Only a number is wanted here: how many lines in the records below contain the string "přeruší".

Extracted page text data:
((

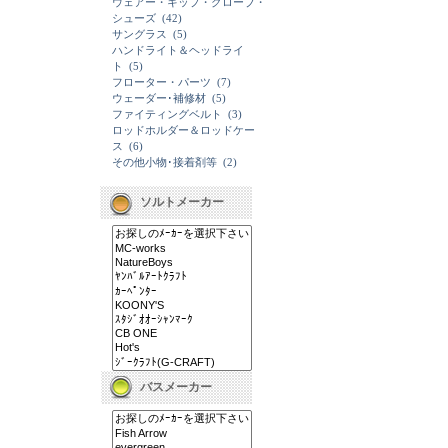
ウェアー・キップ・グローブ・
シューズ
(42)
サングラス
(5)
ハンドライト＆ヘッドライ
ト
(5)
フローター・パーツ
(7)
ウェーダー･補修材
(5)
ファイティングベルト
(3)
ロッドホルダー＆ロッドケー
ス
(6)
その他小物･接着剤等
(2)
ソルトメーカー
バスメーカー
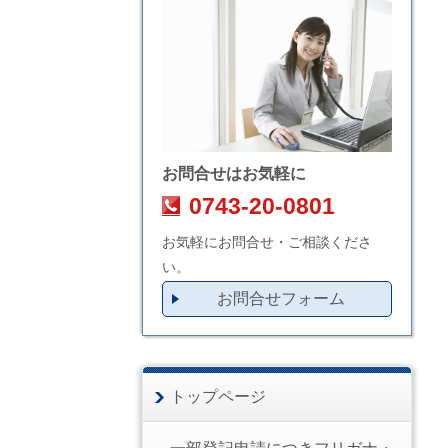
お問合せはお気軽に
0743-20-0801
お気軽にお問合せ・ご相談くださ
い。
お問合せフォーム
トップページ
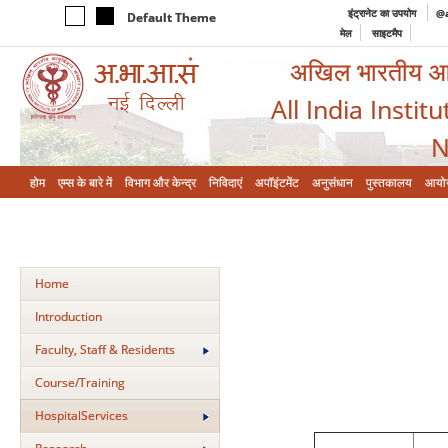
इंट्रानेट का उपयोग
@a
Default Theme
मेल
साइटमैप
अखिल भारतीय आयुर
All India Instit
N
होम
एम्‍स के बारे में
विभाग और केन्‍द्र
निविदाएं
अपॉइंटमेंट
अनुसंधान
पुस्तकालय
आयो
Home
Introduction
Faculty, Staff & Residents
Course/Training
HospitalServices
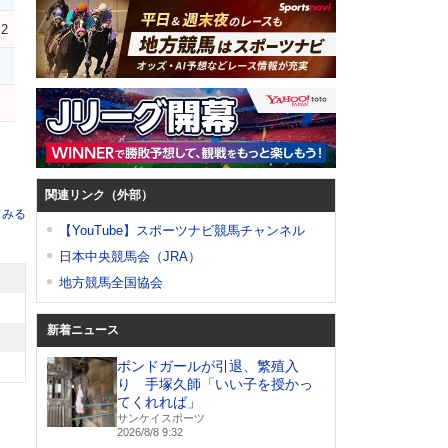
2
関連リンク（外部）
てみる
【YouTube】スポーツナビ競馬チャンネル
日本中央競馬会（JRA）
地方競馬全国協会
新着ニュース
ボンドガールが引退、繁殖入
り 手塚久師「いい子を授かっ
てくれれば」
サンケイスポーツ
2026/8/8 9:32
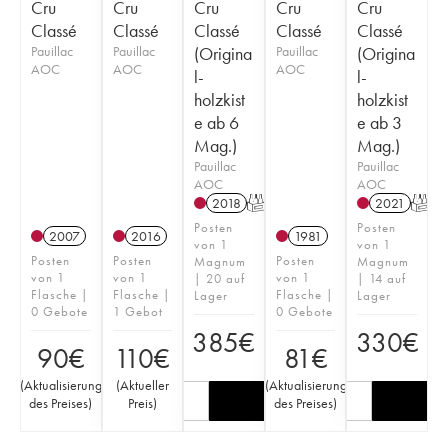
Cru
Cru
Cru
Cru
Cru
Classé
Classé
Classé
Classé
Classé
Pauillac
Pauillac
(Origina
Pauillac
(Origina
AOC
AOC
AOC
l-
l-
holzkist
holzkist
e ab 6
e ab 3
Mag.)
Mag.)
Pauillac
Pauillac
AOC
AOC
2018
T
2021
T
Posten
Posten
2007
2016
1981
von 1
von 1
Posten
Posten
Posten
Magnum
Magnum
von 1
von 1
von 1
| 20 auf
| 14 auf
Flasche |
Flasche |
Flasche |
Lager
Lager
0 Gebote
1 Gebot
0 Gebote
385
€
330
€
90
€
110
€
81
€
(
Aktualisierung
(
Aktueller
(
Aktualisierung
des Preises
)
Preis
)
des Preises
)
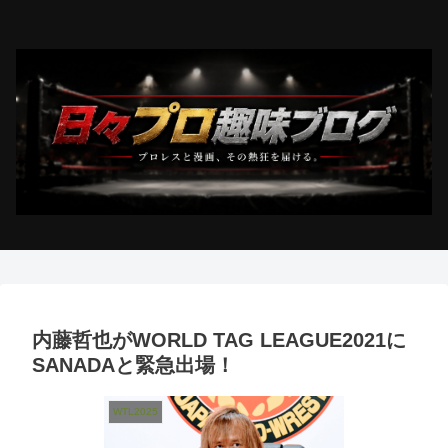
内藤哲也がWORLD TAG LEAGUE2021に
SANADAと緊急出場！
WTL2025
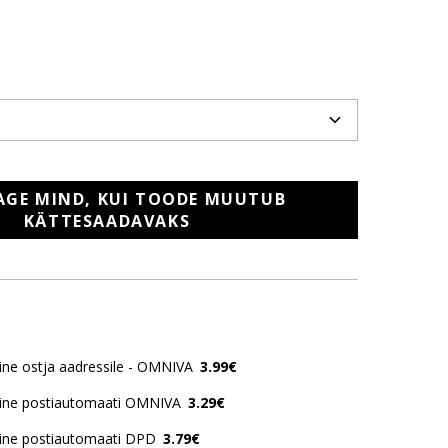
AGE MIND, KUI TOODE MUUTUB
KÄTTESAADAVAKS
ne ostja aadressile - OMNIVA
3.99€
ine postiautomaati OMNIVA
3.29€
ine postiautomaati DPD
3.79€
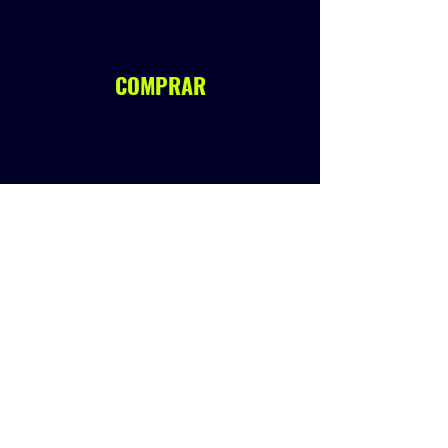
COMPRAR
Anterior
Próximo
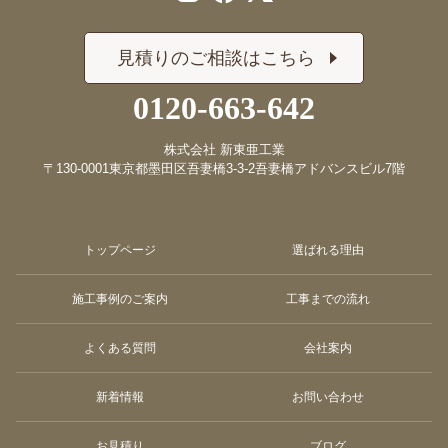
見積りのご相談はこちら
0120-663-642
株式会社 新東亜工業
〒130-0001
東京都墨田区吾妻橋3-3-2
吾妻橋アドバンスビル7階
トップページ
選ばれる理由
施工事例のご案内
工事までの流れ
よくある質問
会社案内
新着情報
お問い合わせ
お見積り
ブログ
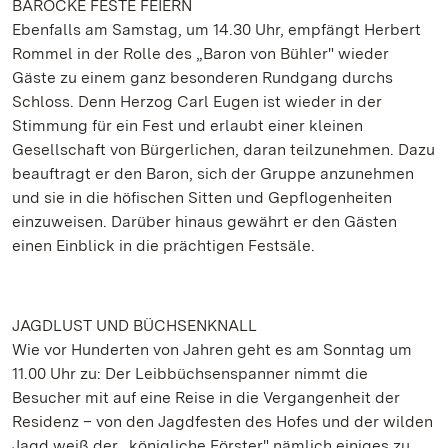
BAROCKE FESTE FEIERN
Ebenfalls am Samstag, um 14.30 Uhr, empfängt Herbert
Rommel in der Rolle des „Baron von Bühler" wieder
Gäste zu einem ganz besonderen Rundgang durchs
Schloss. Denn Herzog Carl Eugen ist wieder in der
Stimmung für ein Fest und erlaubt einer kleinen
Gesellschaft von Bürgerlichen, daran teilzunehmen. Dazu
beauftragt er den Baron, sich der Gruppe anzunehmen
und sie in die höfischen Sitten und Gepflogenheiten
einzuweisen. Darüber hinaus gewährt er den Gästen
einen Einblick in die prächtigen Festsäle.
JAGDLUST UND BÜCHSENKNALL
Wie vor Hunderten von Jahren geht es am Sonntag um
11.00 Uhr zu: Der Leibbüchsenspanner nimmt die
Besucher mit auf eine Reise in die Vergangenheit der
Residenz – von den Jagdfesten des Hofes und der wilden
Jagd weiß der „königliche Förster" nämlich einiges zu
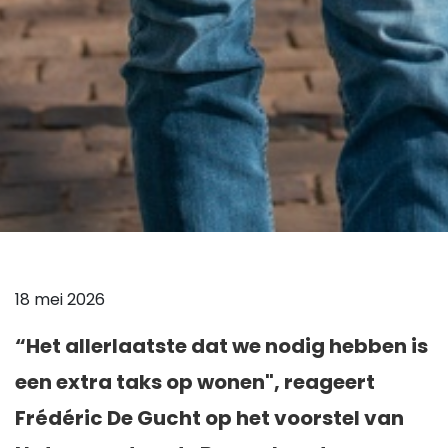
18 mei 2026
“Het allerlaatste dat we nodig hebben is
een extra taks op wonen", reageert
Frédéric De Gucht op het voorstel van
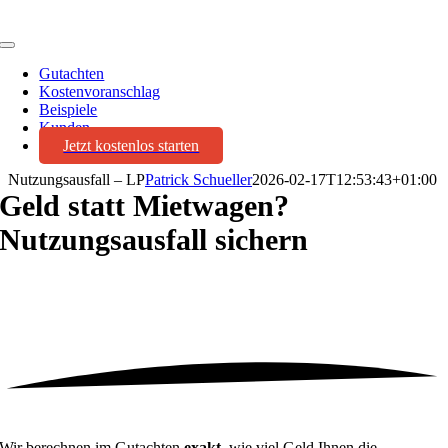
Toggle
Navigation
Gutachten
Kostenvoranschlag
Beispiele
Kunden
Jetzt kostenlos starten
Nutzungsausfall – LP
Patrick Schueller
2026-02-17T12:53:43+01:00
Geld statt Mietwagen?
Nutzungsausfall sichern
Wir berechnen im Gutachten
exakt,
wie viel Geld Ihnen die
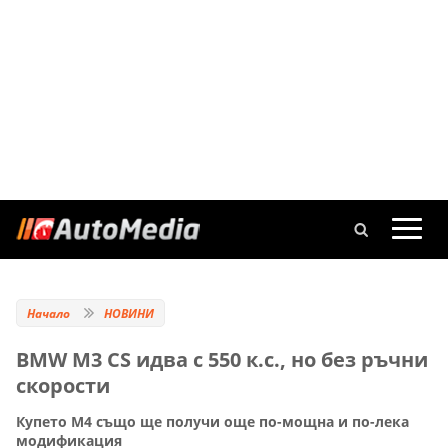
Начало
НОВИНИ
BMW M3 CS идва с 550 к.с., но без ръчни
скорости
Купето M4 също ще получи още по-мощна и по-лека
модификация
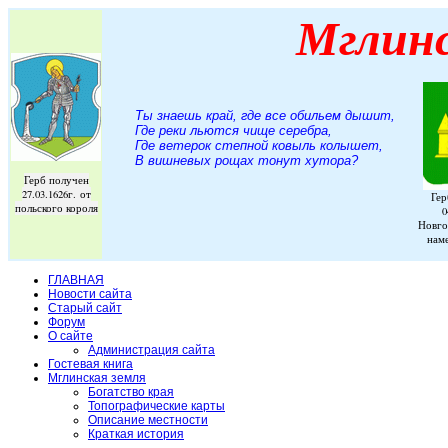
Мглин
Ты знаешь край, где все обильем дышит,
Где реки льются чище серебра,
Где ветерок степной ковыль колышет,
В вишневых рощах тонут хутора
?
Герб получен
27.03.1626г. от
Гер
польского короля
0
Новго
нам
ГЛАВНАЯ
Новости сайта
Старый сайт
Форум
О сайте
Администрация сайта
Гостевая книга
Мглинская земля
Богатство края
Топографические карты
Описание местности
Краткая история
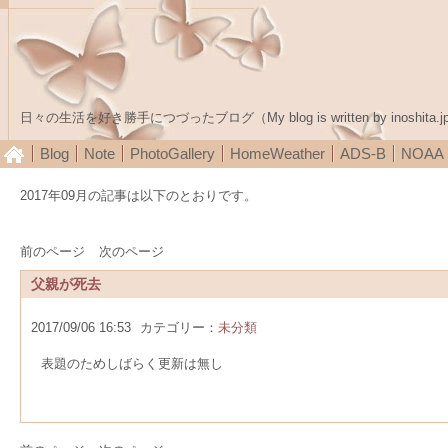
日々の生活を好き勝手につづったブログ（My blog is written by inoshita.j
Blog
Note
PhotoGallery
HomeWeather
ADS-B
NOA
2017年09月の記事は以下のとおりです。
前のページ
次のページ
父親が死去
2017/09/06 16:53
カテゴリー：
未分類
表題のためしばらく更新は無し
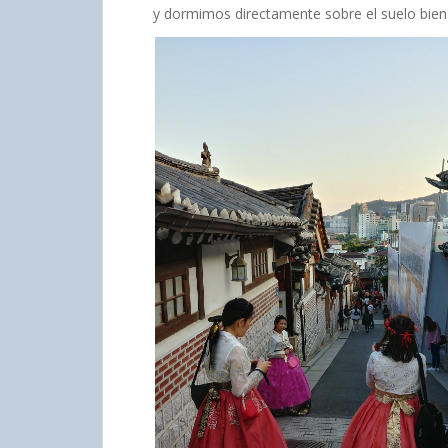
y dormimos directamente sobre el suelo bien 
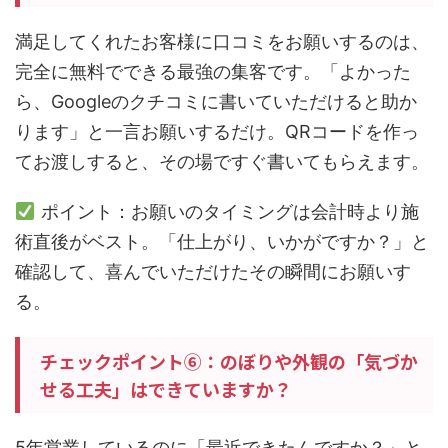
満足してくれたお客様に口コミをお願いするのは、
完全に無料でできる最強の集客です。「よかった
ら、Googleのクチコミに書いていただけると助か
ります」と一言お願いするだけ。QRコードを作っ
てお渡しすると、その場ですぐ書いてもらえます。
ポイント：お願いのタイミングは会計時より施
術直後がベスト。「仕上がり、いかがですか？」と
確認して、喜んでいただけたその瞬間にお願いす
る。
チェックポイント⑥：のぼりや外観の「気づか
せる工夫」はできていますか？
5年営業しているのに「最近できたんですか？」と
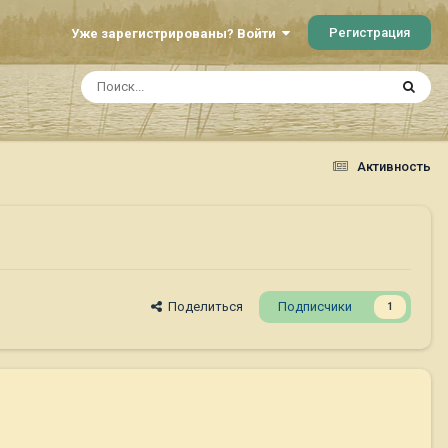
Регистрация
Уже зарегистрированы? Войти
Активность
Поделиться
Подписчики
1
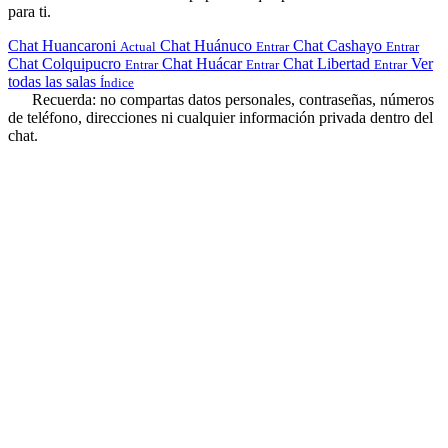
para ti.
Chat Huancaroni
Chat Huánuco
Chat Cashayo
Actual
Entrar
Entrar
Chat Colquipucro
Chat Huácar
Chat Libertad
Ver
Entrar
Entrar
Entrar
todas las salas
Índice
Recuerda: no compartas datos personales, contraseñas, números
de teléfono, direcciones ni cualquier información privada dentro del
chat.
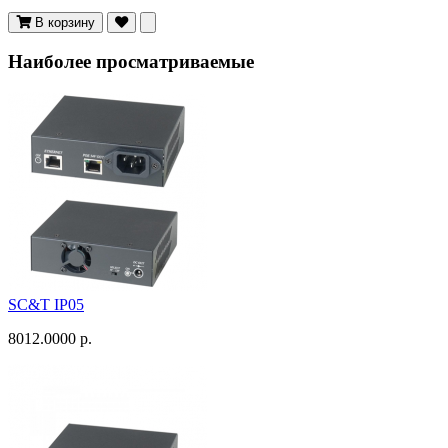
В корзину
Наиболее просматриваемые
SC&T IP05
8012.0000 р.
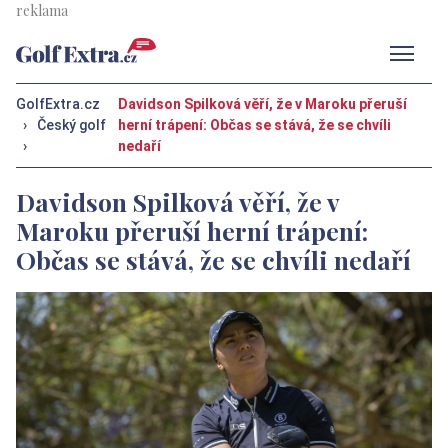
Men
GolfExtra.cz
Davidson Spilková věří, že v Maroku přeruší
›
Český golf
herní trápení: Občas se stává, že se chvíli
›
nedaří
Davidson Spilková věří, že v
Maroku přeruší herní trápení:
Občas se stává, že se chvíli nedaří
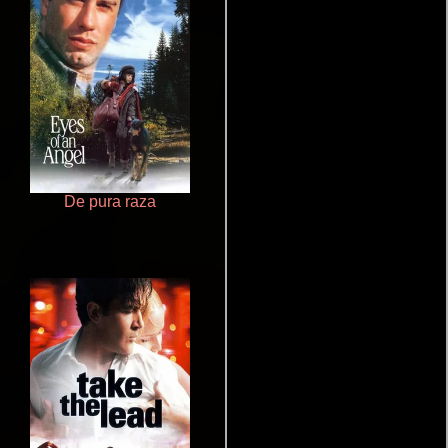
De pura raza
Cronicas de la Tribu Fantasma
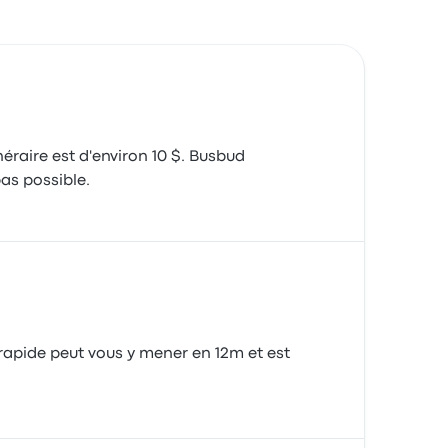
éraire est d'environ 10 $. Busbud
bas possible.
 rapide peut vous y mener en 12m et est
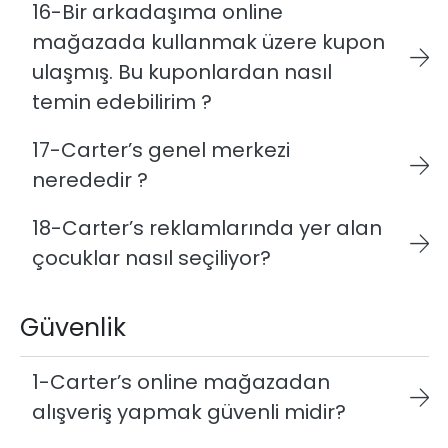
16-Bir arkadaşıma online
mağazada kullanmak üzere kupon
ulaşmış. Bu kuponlardan nasıl
temin edebilirim ?
17-Carter’s genel merkezi
nerededir ?
18-Carter’s reklamlarında yer alan
çocuklar nasıl seçiliyor?
Güvenlik
1-Carter’s online mağazadan
alışveriş yapmak güvenli midir?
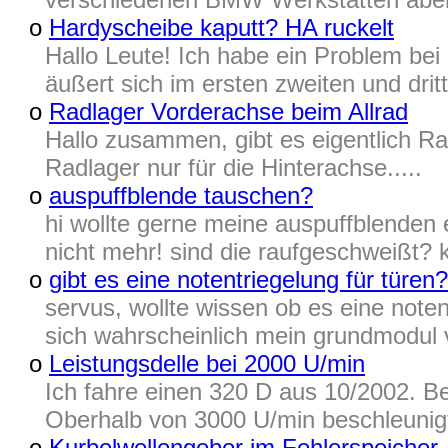
o
Hardyscheibe kaputt? HA ruckelt
Hallo Leute! Ich habe ein Problem be
äußert sich im ersten zweiten und drit
o
Radlager Vorderachse beim Allrad
Hallo zusammen, gibt es eigentlich Rad
Radlager nur für die Hinterachse.....
o
auspuffblende tauschen?
hi wollte gerne meine auspuffblenden e
nicht mehr! sind die raufgeschweißt? 
o
gibt es eine notentriegelung für türen?
servus, wollte wissen ob es eine notent
sich wahrscheinlich mein grundmodul v
o
Leistungsdelle bei 2000 U/min
Ich fahre einen 320 D aus 10/2002. B
Oberhalb von 3000 U/min beschleunig
o
Kurbelwellengeber im Fehlerspeicher,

))

## RESPONSE TO THE TASK
2